Volunteers Needed for Spotted Wing Drosophila Trapping in 2016

Spring has arrived and several fruit crops are blooming or will soon bloom. The first of the spotted wing drosophila (SWD) susceptible crops will be strawberries, followed by cherries, blueberries, blackberries, fall raspberries, and grapes.
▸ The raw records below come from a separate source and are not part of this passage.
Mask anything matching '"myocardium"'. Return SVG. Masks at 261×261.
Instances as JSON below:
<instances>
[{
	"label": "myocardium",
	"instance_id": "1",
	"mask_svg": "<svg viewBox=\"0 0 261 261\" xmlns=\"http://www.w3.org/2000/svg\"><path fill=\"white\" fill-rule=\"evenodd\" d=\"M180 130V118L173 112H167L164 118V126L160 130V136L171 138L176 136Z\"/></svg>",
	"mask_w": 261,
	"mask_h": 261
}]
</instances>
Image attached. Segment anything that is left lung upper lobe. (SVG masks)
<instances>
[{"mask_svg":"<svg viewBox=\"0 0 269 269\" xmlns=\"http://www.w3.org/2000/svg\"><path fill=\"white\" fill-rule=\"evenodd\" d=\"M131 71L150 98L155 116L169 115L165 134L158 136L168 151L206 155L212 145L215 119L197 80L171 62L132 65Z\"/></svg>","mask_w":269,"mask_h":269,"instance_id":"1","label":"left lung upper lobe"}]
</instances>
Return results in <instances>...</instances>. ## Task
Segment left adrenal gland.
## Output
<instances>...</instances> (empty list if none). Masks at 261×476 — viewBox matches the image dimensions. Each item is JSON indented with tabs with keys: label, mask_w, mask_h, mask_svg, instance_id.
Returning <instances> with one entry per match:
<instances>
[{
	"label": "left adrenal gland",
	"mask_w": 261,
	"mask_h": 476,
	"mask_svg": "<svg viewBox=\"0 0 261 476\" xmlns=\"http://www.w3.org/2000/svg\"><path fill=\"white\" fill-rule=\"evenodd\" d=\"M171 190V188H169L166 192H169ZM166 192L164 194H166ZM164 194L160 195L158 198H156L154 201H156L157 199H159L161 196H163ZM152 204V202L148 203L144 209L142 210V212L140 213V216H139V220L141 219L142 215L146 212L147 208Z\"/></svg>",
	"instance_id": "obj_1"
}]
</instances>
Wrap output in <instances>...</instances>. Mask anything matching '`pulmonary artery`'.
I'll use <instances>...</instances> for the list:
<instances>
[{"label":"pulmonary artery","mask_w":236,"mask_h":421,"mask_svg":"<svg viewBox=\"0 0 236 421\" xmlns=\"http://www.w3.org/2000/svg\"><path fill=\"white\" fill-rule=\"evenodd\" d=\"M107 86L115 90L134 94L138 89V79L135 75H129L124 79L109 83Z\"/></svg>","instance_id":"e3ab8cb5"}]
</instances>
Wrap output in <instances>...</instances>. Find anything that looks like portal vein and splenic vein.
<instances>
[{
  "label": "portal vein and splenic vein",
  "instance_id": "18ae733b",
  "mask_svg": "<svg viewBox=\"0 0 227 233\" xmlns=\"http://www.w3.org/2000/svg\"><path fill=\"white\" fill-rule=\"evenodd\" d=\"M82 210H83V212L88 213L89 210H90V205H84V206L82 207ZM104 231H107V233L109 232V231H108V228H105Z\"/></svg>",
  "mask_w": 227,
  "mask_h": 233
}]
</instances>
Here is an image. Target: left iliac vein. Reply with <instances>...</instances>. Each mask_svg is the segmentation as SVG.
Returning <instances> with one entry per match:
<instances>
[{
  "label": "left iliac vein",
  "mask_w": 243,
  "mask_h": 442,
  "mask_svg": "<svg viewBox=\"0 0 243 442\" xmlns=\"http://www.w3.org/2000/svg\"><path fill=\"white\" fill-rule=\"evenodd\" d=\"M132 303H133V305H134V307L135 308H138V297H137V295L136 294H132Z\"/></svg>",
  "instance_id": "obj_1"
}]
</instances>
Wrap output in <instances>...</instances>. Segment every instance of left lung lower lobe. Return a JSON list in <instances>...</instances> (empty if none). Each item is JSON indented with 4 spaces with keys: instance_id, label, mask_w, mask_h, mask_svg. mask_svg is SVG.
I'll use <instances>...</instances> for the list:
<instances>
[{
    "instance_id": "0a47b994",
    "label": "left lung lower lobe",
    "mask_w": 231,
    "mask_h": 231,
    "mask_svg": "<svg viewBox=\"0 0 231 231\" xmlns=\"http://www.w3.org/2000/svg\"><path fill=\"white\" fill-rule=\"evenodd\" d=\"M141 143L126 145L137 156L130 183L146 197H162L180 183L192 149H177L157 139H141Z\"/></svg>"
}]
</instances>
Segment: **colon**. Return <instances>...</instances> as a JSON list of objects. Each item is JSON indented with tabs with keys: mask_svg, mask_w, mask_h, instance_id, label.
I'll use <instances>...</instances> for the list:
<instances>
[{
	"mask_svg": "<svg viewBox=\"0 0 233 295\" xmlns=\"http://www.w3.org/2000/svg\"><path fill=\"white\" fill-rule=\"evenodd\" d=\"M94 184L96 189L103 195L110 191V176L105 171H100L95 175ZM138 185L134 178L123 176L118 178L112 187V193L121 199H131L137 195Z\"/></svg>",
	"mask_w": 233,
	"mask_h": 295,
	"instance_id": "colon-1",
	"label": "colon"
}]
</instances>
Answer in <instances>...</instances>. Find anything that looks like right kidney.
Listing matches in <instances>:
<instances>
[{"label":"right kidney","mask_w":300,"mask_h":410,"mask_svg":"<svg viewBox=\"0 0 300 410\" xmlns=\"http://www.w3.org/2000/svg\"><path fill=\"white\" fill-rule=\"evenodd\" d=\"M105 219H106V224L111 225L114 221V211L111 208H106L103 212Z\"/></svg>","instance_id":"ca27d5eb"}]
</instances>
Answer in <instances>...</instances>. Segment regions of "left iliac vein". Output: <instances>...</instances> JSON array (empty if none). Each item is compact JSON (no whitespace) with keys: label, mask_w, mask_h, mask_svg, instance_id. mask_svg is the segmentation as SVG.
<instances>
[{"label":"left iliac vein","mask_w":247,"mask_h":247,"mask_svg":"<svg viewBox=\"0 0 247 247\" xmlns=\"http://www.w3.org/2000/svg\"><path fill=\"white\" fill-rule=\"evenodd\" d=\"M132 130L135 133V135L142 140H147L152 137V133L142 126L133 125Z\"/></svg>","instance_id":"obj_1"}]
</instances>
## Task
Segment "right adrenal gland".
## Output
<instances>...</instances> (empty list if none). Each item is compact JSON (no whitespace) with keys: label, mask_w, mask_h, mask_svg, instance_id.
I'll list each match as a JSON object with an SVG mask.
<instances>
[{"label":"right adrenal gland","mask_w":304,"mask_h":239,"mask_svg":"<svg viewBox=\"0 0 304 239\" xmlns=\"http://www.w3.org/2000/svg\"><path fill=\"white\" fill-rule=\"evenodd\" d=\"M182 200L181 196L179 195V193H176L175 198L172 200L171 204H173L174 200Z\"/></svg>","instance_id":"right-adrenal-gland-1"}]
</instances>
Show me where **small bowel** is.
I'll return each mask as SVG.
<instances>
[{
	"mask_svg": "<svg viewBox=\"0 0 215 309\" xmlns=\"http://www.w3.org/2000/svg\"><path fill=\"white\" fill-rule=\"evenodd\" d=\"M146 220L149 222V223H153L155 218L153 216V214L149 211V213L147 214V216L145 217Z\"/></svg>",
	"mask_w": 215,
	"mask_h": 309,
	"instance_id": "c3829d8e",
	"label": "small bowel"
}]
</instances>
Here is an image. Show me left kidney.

SWD is a threat that requires monitoring and producers should be prepared to manage it as needed.

Trapping Spotted Wing Drosophila

In many parts of the country where markets have zero tolerance for SWD and other insects, producers spray their susceptible crops throughout the harvest period regardless of trap captures. Many Kentucky producers selling products locally do not have the strict zero tolerance and have used SWD trapping to identify if and when SWD sprays are needed. The result has been that we have not needed to control SWD in June bearing strawberries, and in some years, blueberries have escaped SWD activity. I recommend small fruit producers monitor SWD before and throughout the harvest period with adult traps.

Figure 1. SWD traps are hung inside the canopy of susceptible crops and checked weekly. (Photo: Ric Bessin, UK)

Figure 1. SWD traps are hung inside the canopy of susceptible crops and checked weekly. (Photo: Ric Bessin, UK)

Trap Specifications

The trap we are recommending is a clear 1 liter deli container, with two 3-inch by 1.5-inch windows cut in the side; plastic screening is glued in place over the openings. Each trap should have about ½ cup apple cider vinegar plus one drop of dish soap as a drowning solution. A commercial SWD lure to attract the flies is hung from the inside on the lid. The lure only needs to be replaced monthly, but used lures should not be disposed of in the field.

Treatment Threshold

Our threshold for treatment is one trapped SWD on a farm. If SWD is not trapped, then sprays for SWD are not necessary; however, when SWD is captured, weekly sprays are recommended on susceptible crops for the remainder of the harvest period at weekly intervals. See Spotted Wing Drosophila Manatgement (ENTFACT-230) for management recommendations.

Figure 2. A spottedwing drosophila female has an amber colored body and enlarged ovipositor. (Photo: Ric Bessin, UK)

Figure 2. A spottedwing drosophila female has an amber colored body and enlarged ovipositor. (Photo: Ric Bessin, UK)

Figure 3. Male SWD are relatively easy to identify with the single, large spot near the tip of each wing. (Photo: Ric Bessin)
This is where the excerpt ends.